Civic engagement — which includes more broadly the idea of “service” — has been an American tradition and central to our purpose since the founding of this nation. Whether it is service to your country in a military capacity, the organizing of your community around food security challenges, or mobilizing to preserve open space through late evenings of committee work, civic engagement is the vehicle by which we make our world better through individual action and personal responsibility.
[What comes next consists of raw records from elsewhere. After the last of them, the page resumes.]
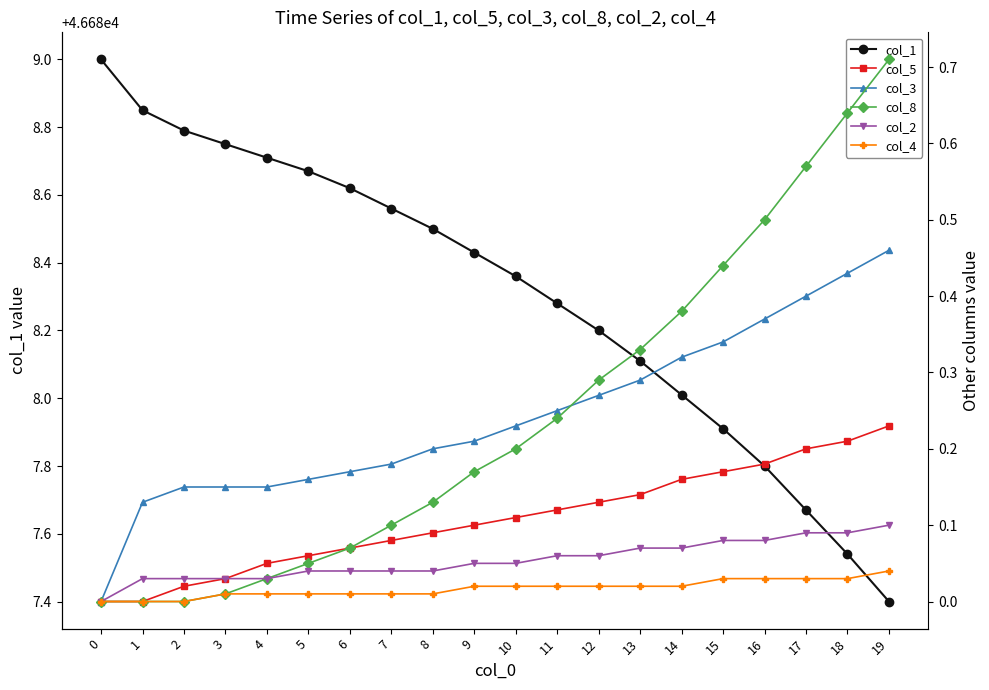

Reading right to left, transcribe all the data shown in this chart.

col_1: 19=46687.4	18=46687.5	17=46687.7	16=46687.8	15=46687.9	14=46688.0	13=46688.1	12=46688.2	11=46688.3	10=46688.4	9=46688.4	8=46688.5	7=46688.6	6=46688.6	5=46688.7	4=46688.7	3=46688.8	2=46688.8	1=46688.8	0=46689.0
col_5: 19=0.2	18=0.2	17=0.2	16=0.2	15=0.2	14=0.2	13=0.1	12=0.1	11=0.1	10=0.1	9=0.1	8=0.1	7=0.1	6=0.1	5=0.1	4=0.1	3=0.0	2=0.0	1=0.0	0=0.0
col_3: 19=0.5	18=0.4	17=0.4	16=0.4	15=0.3	14=0.3	13=0.3	12=0.3	11=0.2	10=0.2	9=0.2	8=0.2	7=0.2	6=0.2	5=0.2	4=0.1	3=0.1	2=0.1	1=0.1	0=0.0
col_8: 19=0.7	18=0.6	17=0.6	16=0.5	15=0.4	14=0.4	13=0.3	12=0.3	11=0.2	10=0.2	9=0.2	8=0.1	7=0.1	6=0.1	5=0.1	4=0.0	3=0.0	2=0.0	1=0.0	0=0.0
col_2: 19=0.1	18=0.1	17=0.1	16=0.1	15=0.1	14=0.1	13=0.1	12=0.1	11=0.1	10=0.1	9=0.1	8=0.0	7=0.0	6=0.0	5=0.0	4=0.0	3=0.0	2=0.0	1=0.0	0=0.0
col_4: 19=0.0	18=0.0	17=0.0	16=0.0	15=0.0	14=0.0	13=0.0	12=0.0	11=0.0	10=0.0	9=0.0	8=0.0	7=0.0	6=0.0	5=0.0	4=0.0	3=0.0	2=0.0	1=0.0	0=0.0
Since when is civic dialogue ‘radical’?
By labeling higher education’s use of civic engagement one-sided, this report does a disservice to the work of Jesuit universities dedicated to their religious ideals which are lived through service and commitment to justice. It puts into question the Service Year Challenge, an initiative that is headed by General Stanley McChrystal, which provides a year-long opportunity during college to hone professional and civic skills through internships, service-learning, and academic learning. It labels civic dialogue and the commitment to organizing for more fair treatment of our neighbors as “radical.”
In a democratic society, civic dialogue and civic engagement exist to illuminate tensions and negotiate a path forward to a shared vision of a better tomorrow. We will all have different ways of getting there. The assumption is that each of us holds the capacity for good works, informed voting, and personal responsibility — even if we disagree about the specifics. Tension in those competing ideas about how to get there is what sustains the momentum and motivation to keep talking, dreaming, and innovating. It is the tension created by those different perspectives that allows a democracy to thrive.
Palmer wisely reminds us, “If the end of tension is what you want, fascism is the thing for you.”
Sarah Stanlick is the Director of the Center for Community Engagement and a faculty member in the department of Sociology and Anthropology at Lehigh University. As part of her role, she oversees the university’s Global Citizenship Program, a certificate program that “prepares students for engaged living in a culturally diverse and rapidly changing world”.